The problem:
Quote the passage of the forum thread on reducing register usage of a quaternion class between "Hello, I am" and "particle filter system.", inclusive.

Passage to read:
Reducing register usage of a quaternion class

Hello, I am currently implementing a partilce filter system for upper body tracking in a 3D teleconferencing environment . The particle evaluation should be processed on the gpu.

In my setup I compute a 3D volumetric reconstruction from several camera images on a gpu which is used as input for the particle filter system.

You can find some example videos on my homepage at

http://www.mi.fh-wiesbaden.de/~cjohn/research.html

The videos just show reconstructions of skin colored regions. But currently I do this reconstruction on foreground and skin colored objects, thus reconstructing the whole person.

I have a kinematic model of the upper body of a person. On each bone you find a quadric attached. Each particle of the particle filter now describes a possible kinematic configuration of the model. The task at hand is now to find the body configuration with the highest likelihood, which is given with the body configuration resulting in the highest overlap of body model and occupied reconstructed volume. (its slightly more involved, but this is the general idea)

Right, no bank conflicts. Is it possible to perform several of these reductions in parallel? This would be more efficient. Possibly this would also be somewhat better: (for 256-thread blocks)

for(unsigned offset = BLOCK_DIM_X>>2; offset > 0; offset >>= 2)

{	

	// ensure last summing cycle has been finished for all threads in block

	__syncthreads();

	if(threadIdx.x < offset)

		LocalBlock[threadIdx.x] += LocalBlock[threadIdx.x + offset] + LocalBlock[threadIdx.x + offset*2] + LocalBlock[threadIdx.x + offset*3];

}

This is fascinating. I haven’t studied math as much as I should. Is there a good book you can recommend to learn about such things? (Quaternion math and its applications) Something intuitive and not too dry.

Hello, for my task at hand this is the most parallel reduction possible, as I do have only 256 registers with data to sum up. For Quaternion math a good starting point is

http://www.euclideanspace.com/maths/index.htm

Very interesting topic. I’ve seen a few videos of it before, and have always been impressed by the stability of the tracking.

Data block:
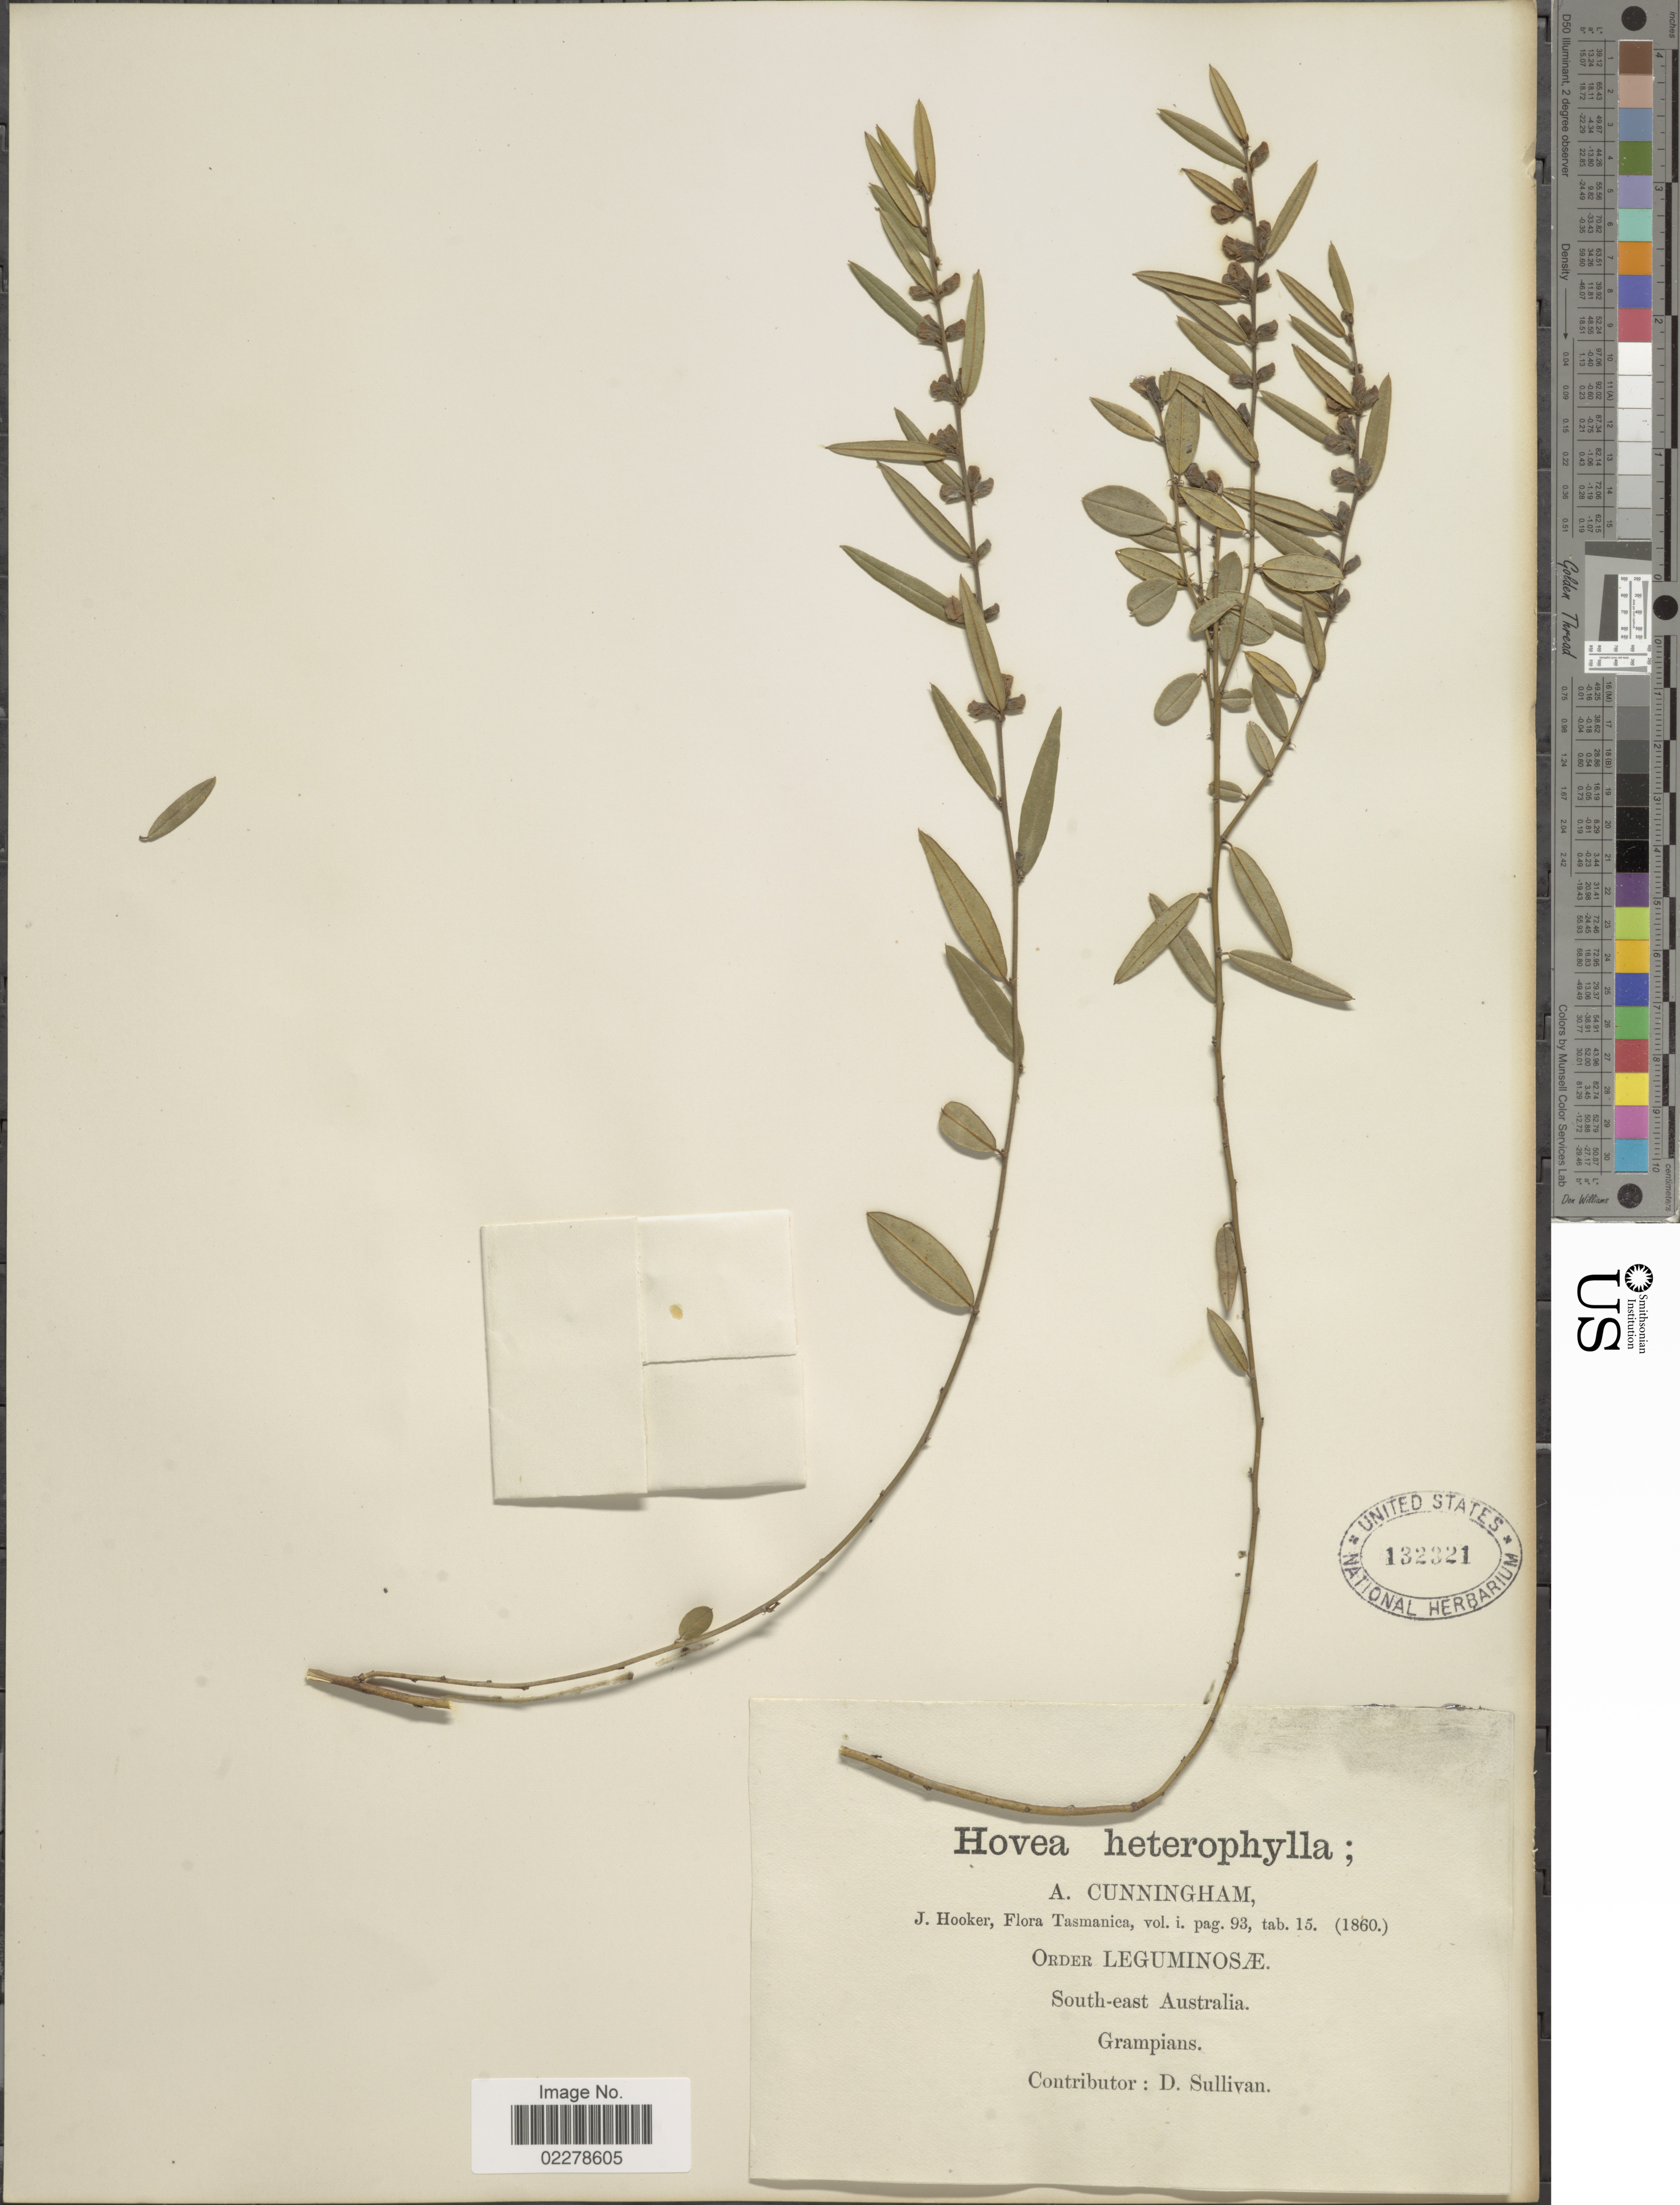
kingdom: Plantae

Response to this task:
Hello, I am currently implementing a partilce filter system for upper body tracking in a 3D teleconferencing environment . The particle evaluation should be processed on the gpu.

In my setup I compute a 3D volumetric reconstruction from several camera images on a gpu which is used as input for the particle filter system.